Workaholic? Find Your Work/Life Balance… NOW!

Workaholic… yes, I am one. And I’ll say it: My name is Dawn and I am a workaholic.

Just ask my husband.  He comes home after work and is occasionally surprised to see me off the computer by 6:30-7:00pm, and wonders what’s wrong since that is so early.

workaholic

Betsy the cat telling me to stop working for the day.

Or ask my cat (really, it’s true).

By 7pm, she is sitting inches away at my face, staring at me as I type away, meowing every 30 seconds.

I suppose it’s her way of saying, “Enough. Shut it down.”

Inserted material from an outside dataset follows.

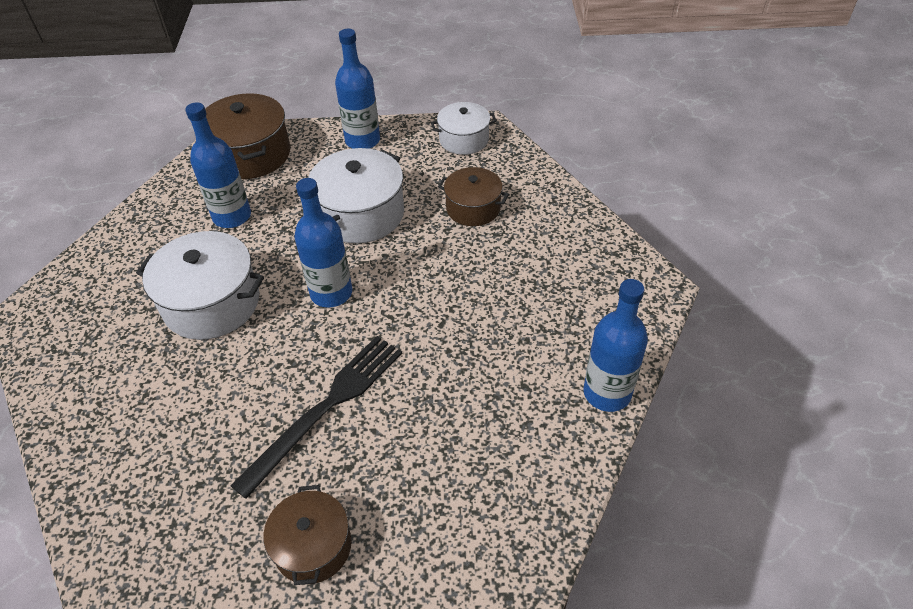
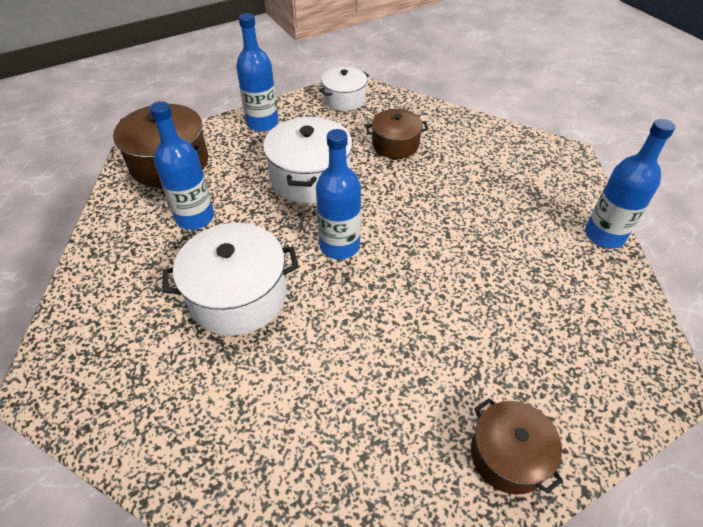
camera: 30 degrees left, 0 degrees up
black fork [230,336,402,499] -> none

Other than my human and feline time clocks, it’s easy to fall prey to being a workaholic. There’s always one more project to get done, or one more reason to keep plowing ahead so there’s not as much of a traffic jam the next day.

But enough is enough.

My waistline was spreading (not a comfortable fact to admit), and in December 2013, I decided that something needed to be done.

I started going to a trainer, and FORCING myself to push away from my desk to quit being sedentary.

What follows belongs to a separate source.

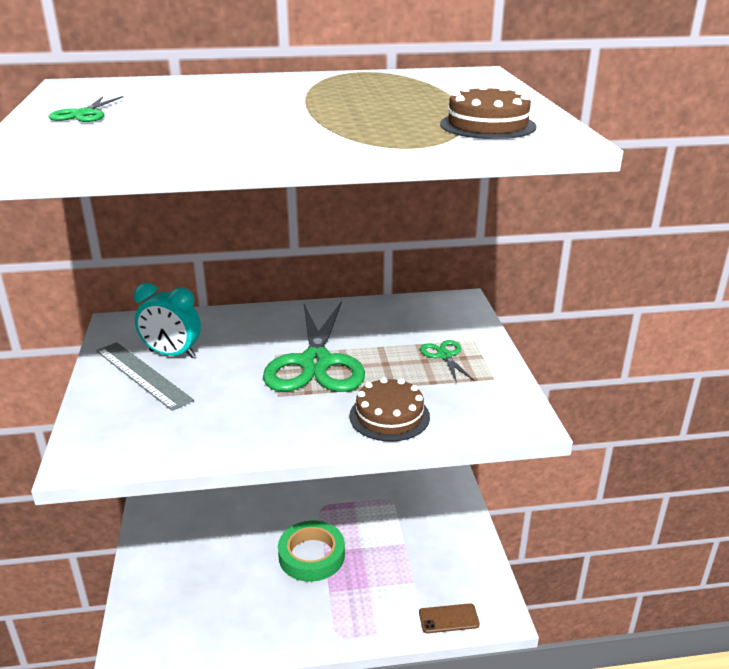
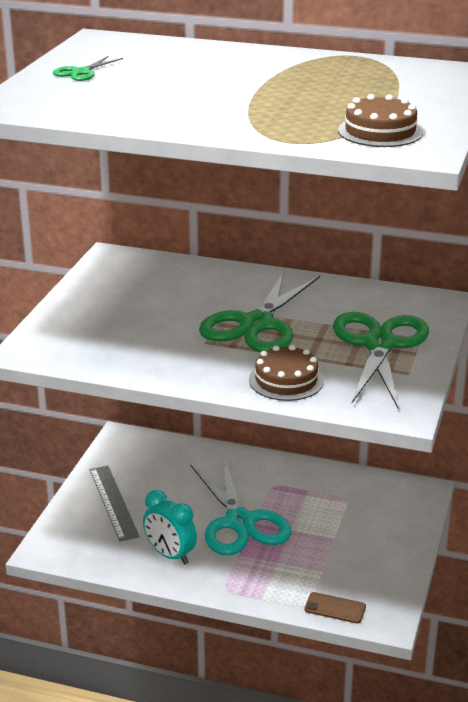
camera: 25 degrees right, 0 degrees up
grey ruler [96,342,194,411] -> grey ruler moved to [90,466,140,541]
turquoise clock [134,283,201,358] -> turquoise clock moved to [143,490,197,565]
green tape [278,521,345,582] -> turquoise scissors [190,457,291,555]
green scissors [420,340,475,383] -> green scissors [333,312,429,408], size x2.30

Ultimately, any kind of work/life balance comes to a narrow decision point… are you willing to commit to making a change?

Do you want to control work, or are you going to let it control you?

I mentioned my decision via Twitter, and several people responded asking me to write a blog post about how to come up with this balance.

And again, I point to the decision.

We allow ourselves to be sucked into the endless machinery of human productivity. There’s nothing wrong with that, but the heart of the matter is that productivity marches on, regardless of whether we are there or not.

And that’s the part I realized.

Sure, there’s always going to be one more project to do. Another client who has emailed after hours and is waiting for a response.  Another phone call to make.

But the decision to be a workaholic is truly that: a decision. Or we can decide not to be a workaholic, and start making changes that gives us space to have fun, live life, share family time, or do something for ourselves.

So checking email constantly doesn’t do anything except rob us of our attention that would be otherwise directed elsewhere.

Or answering phone calls during dinner time with the family only steals away our sense of family.

Or staying late after work or thinking, “Just one more project… and I’ll be ahead for tomorrow” can slowly steal us from our health because we’ve sat on our butts for 10 hours a day.

It’s a choice.

Being a workaholic is not a job. It’s a choice.

And as someone once told me, “In 5-10 years, is anyone really going to care that you were such a workaholic?”

Good question. Puts things into perspective, doesn’t it?

[Side note: Since I started focusing on having a work-life balance, I’ve lost 22 pounds and feel much more vitalized!]